Officials and residents in the area around North Charleston are excited about Boeing moving an assembly line there. But the decision by the leader in aircraft manufacturing could have a far-reaching impact on the entire state.
Greenville Senator David Thomas, who says he met with Boeing officials last month, says the company expects to hire people from all over the state. And he says they expect to use suppliers all over as well. “Not just their current suppliers but anyone who has proven themselves before, Boeing is willing to look at them,” he says. And Thomas says Boeing has an interest in locating other product lines in the Palmetto State. He says if state and local officials work hard they will prove to Boeing that South Carolina is a great place for other Boeing product lines.
The Carolinas Minority Supplier Development Council is talking to around 100 subcontractors from South Carolina and North Carolina about serving the Boeing project, providing everything from plant construction to providing temporary sanitation, concrete installation, fire protection, aerial photography, and jobsite office cleaning.
Officials say Boeing construction contractors will continue to hire thousands of construction workers over the next month or two.
Thomas says, even though many workers around Seattle are saddened, he expects that Washington State will keep a lot of their business. “It’s not like Boeing is abandoning Washington,” he says. “I think what we’re seeing is Boeing not just staying in one region, but going to other areas of the country. And the good news for us is that they’re focusing on South Carolina.”
The North Charleston plant is set to begin production in 2011, with the first Dreamliner delivered sometime in 2012.
Thomas, who knows well what BMW did for the state, says Boeing will be bigger. “There’s not doubt that there will be spin off industries everywhere, and then suppliers spinned off of suppliers,” he says. ” Just as BMW was a phenomenal success, Boeing will be many, many, many times larger. And the expansion of lines and products, into the military, into aerospace, it’s going to burgeon all over South Carolina.”
Thomas explains how the important Boeing connection was made. He says it began with the fact that the company already has a facility in South Carolina. Then retired federal judge Billie Wilkins of South Carolina opened the door.

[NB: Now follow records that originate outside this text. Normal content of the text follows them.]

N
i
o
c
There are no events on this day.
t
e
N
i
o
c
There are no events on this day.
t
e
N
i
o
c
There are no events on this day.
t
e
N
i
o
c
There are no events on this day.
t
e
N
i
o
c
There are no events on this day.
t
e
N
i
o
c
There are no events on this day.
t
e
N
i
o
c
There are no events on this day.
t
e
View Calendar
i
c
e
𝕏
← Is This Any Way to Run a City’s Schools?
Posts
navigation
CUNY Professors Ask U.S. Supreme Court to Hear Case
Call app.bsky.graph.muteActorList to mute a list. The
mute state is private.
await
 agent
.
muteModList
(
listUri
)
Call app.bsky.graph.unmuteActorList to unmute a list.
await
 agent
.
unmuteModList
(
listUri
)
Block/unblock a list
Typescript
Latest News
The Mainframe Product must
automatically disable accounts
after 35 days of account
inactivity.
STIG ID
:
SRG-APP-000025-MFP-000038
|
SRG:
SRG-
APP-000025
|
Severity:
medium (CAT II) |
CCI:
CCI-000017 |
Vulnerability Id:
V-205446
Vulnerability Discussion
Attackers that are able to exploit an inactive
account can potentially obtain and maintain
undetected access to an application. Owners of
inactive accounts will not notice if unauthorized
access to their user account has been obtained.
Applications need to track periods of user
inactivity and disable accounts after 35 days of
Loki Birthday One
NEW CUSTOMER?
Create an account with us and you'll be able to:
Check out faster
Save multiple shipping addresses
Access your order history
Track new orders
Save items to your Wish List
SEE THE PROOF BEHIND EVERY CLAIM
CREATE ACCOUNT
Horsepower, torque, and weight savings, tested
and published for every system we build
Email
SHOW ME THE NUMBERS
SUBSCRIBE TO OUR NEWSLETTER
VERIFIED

“Judge Wilkins had found out, quite by accident, what he says was the trouble Boeing had had when company officials first attempted to come into South Carolina and have discussions with leadership,” says Senator Thomas. “Wilkins knew someone in Boeing and made that connection, then they sent a high-level executive to meet with some low country senators, not with people at the Commerce Department.”
Thomas says then Florence Senator Hugh Leatherman and Charleston Senator Glenn McConnell worked out a plan to present to the company.